**INSTRUCTION:**
Each entry is to be given again exactly; drop the images.

+===+

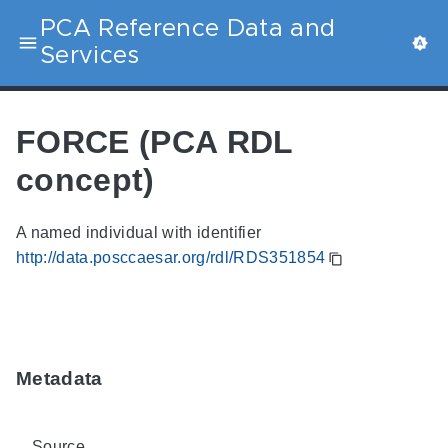
PCA Reference Data and
Services
FORCE (PCA RDL
concept)
A named individual with identifier
http://data.posccaesar.org/rdl/RDS351854
Metadata
Source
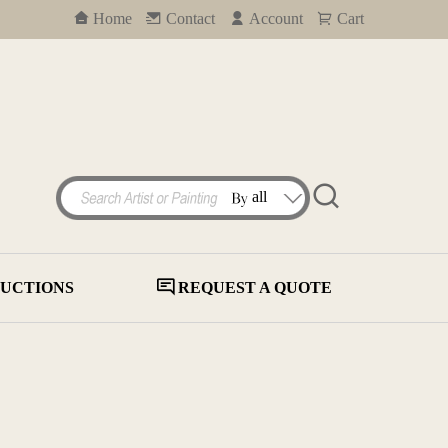
Home
Contact
Account
Cart
UCTIONS
REQUEST A QUOTE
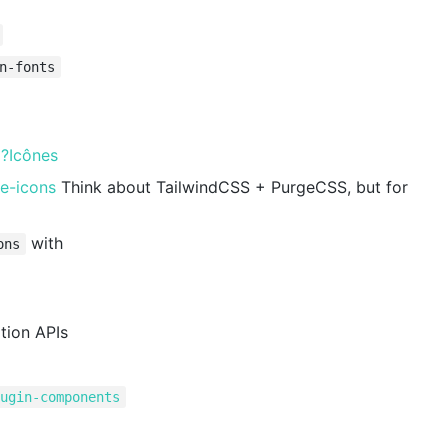
n-fonts
s
?Icônes
ge-icons
Think about TailwindCSS + PurgeCSS, but for
with
ons
tion APIs
lugin-components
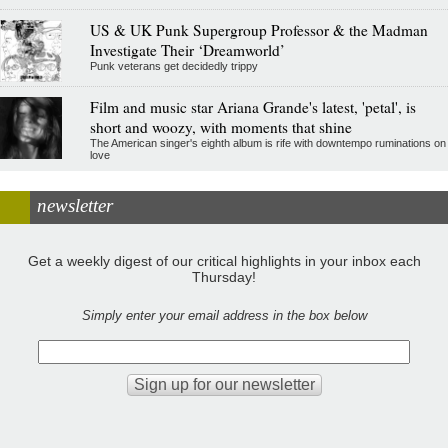
US & UK Punk Supergroup Professor & the Madman
Investigate Their ‘Dreamworld’
Punk veterans get decidedly trippy
Film and music star Ariana Grande's latest, 'petal', is
short and woozy, with moments that shine
The American singer's eighth album is rife with downtempo ruminations on
love
newsletter
Get a weekly digest of our critical highlights in your inbox each
Thursday!
Simply enter your email address in the box below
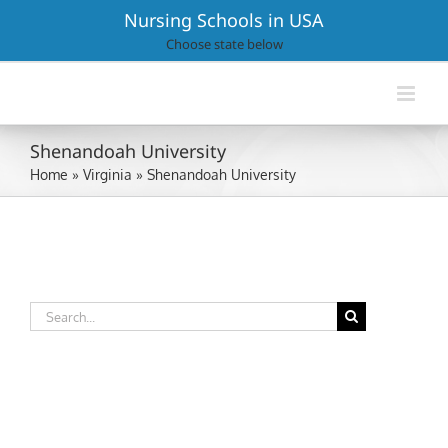
Skip
Nursing Schools in USA
to
Choose state below
content
Shenandoah University
Home
»
Virginia
»
Shenandoah University
Search
for:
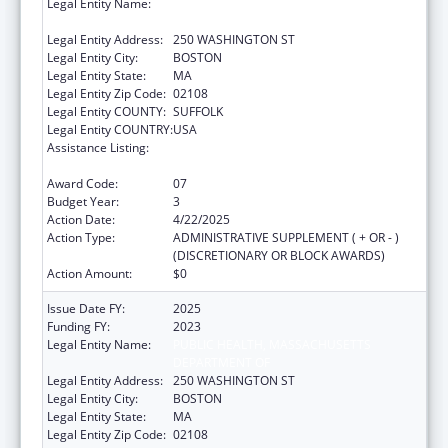
Legal Entity Name:
PUBLIC HEALTH, MASSACHUSETTS
DEPARTMENT OF
Legal Entity Address:
250 WASHINGTON ST
Legal Entity City:
BOSTON
Legal Entity State:
MA
Legal Entity Zip Code:
02108
Legal Entity COUNTY:
SUFFOLK
Legal Entity COUNTRY:
USA
Assistance Listing:
Community Health Workers for Public Health
Response and Resilient
Award Code:
07
Budget Year:
3
Action Date:
4/22/2025
Action Type:
ADMINISTRATIVE SUPPLEMENT ( + OR - )
(DISCRETIONARY OR BLOCK AWARDS)
Action Amount:
$0
Issue Date FY:
2025
Funding FY:
2023
Legal Entity Name:
PUBLIC HEALTH, MASSACHUSETTS
DEPARTMENT OF
Legal Entity Address:
250 WASHINGTON ST
Legal Entity City:
BOSTON
Legal Entity State:
MA
Legal Entity Zip Code:
02108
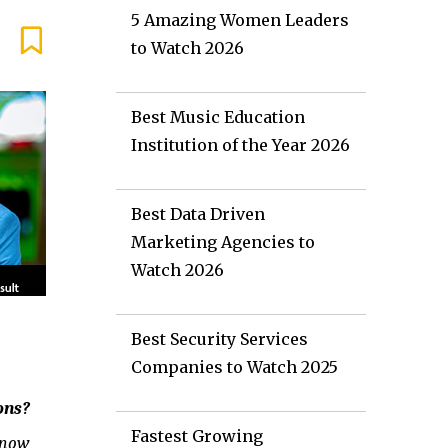
5 Amazing Women Leaders
to Watch 2026
Best Music Education
Institution of the Year 2026
Best Data Driven
Marketing Agencies to
Watch 2026
Best Security Services
Companies to Watch 2025
ons?
Fastest Growing
know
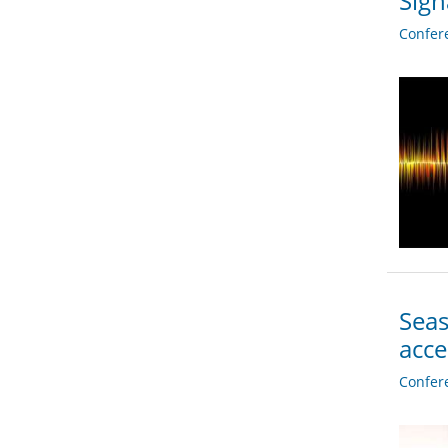
Sign
Confer
Seas
acc
Confer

+===+

**THE COMPLETED TASK:**
PCA Reference Data and
Services
FORCE (PCA RDL
concept)
A named individual with identifier
http://data.posccaesar.org/rdl/RDS351854
Metadata
Source
Home
Contact
Account
Cart
UCTIONS
REQUEST A QUOTE
n-fonts
s
?Icônes
ge-icons
Think about TailwindCSS + PurgeCSS, but for
with
ons
tion APIs
lugin-components
US & UK Punk Supergroup Professor & the Madman
Investigate Their ‘Dreamworld’
Punk veterans get decidedly trippy
Film and music star Ariana Grande's latest, 'petal', is
short and woozy, with moments that shine
The American singer's eighth album is rife with downtempo ruminations on
love
newsletter
Get a weekly digest of our critical highlights in your inbox each
Thursday!
Simply enter your email address in the box below
Skip
Nursing Schools in USA
to
Choose state below
content
Shenandoah University
Home
»
Virginia
»
Shenandoah University
Search
for:
Legal Entity Name:
PUBLIC HEALTH, MASSACHUSETTS
DEPARTMENT OF
Legal Entity Address:
250 WASHINGTON ST
Legal Entity City:
BOSTON
Legal Entity State:
MA
Legal Entity Zip Code:
02108
Legal Entity COUNTY:
SUFFOLK
Legal Entity COUNTRY:
USA
Assistance Listing:
Community Health Workers for Public Health
Response and Resilient
Award Code:
07
Budget Year:
3
Action Date:
4/22/2025
Action Type:
ADMINISTRATIVE SUPPLEMENT ( + OR - )
(DISCRETIONARY OR BLOCK AWARDS)
Action Amount:
$0
Issue Date FY:
2025
Funding FY:
2023
Legal Entity Name:
PUBLIC HEALTH, MASSACHUSETTS
DEPARTMENT OF
Legal Entity Address:
250 WASHINGTON ST
Legal Entity City:
BOSTON
Legal Entity State:
MA
Legal Entity Zip Code:
02108
5 Amazing Women Leaders
to Watch 2026
Best Music Education
Institution of the Year 2026
Best Data Driven
Marketing Agencies to
Watch 2026
Best Security Services
Companies to Watch 2025
ons?
Fastest Growing
know
Sign
Confer
Seas
acc
Confer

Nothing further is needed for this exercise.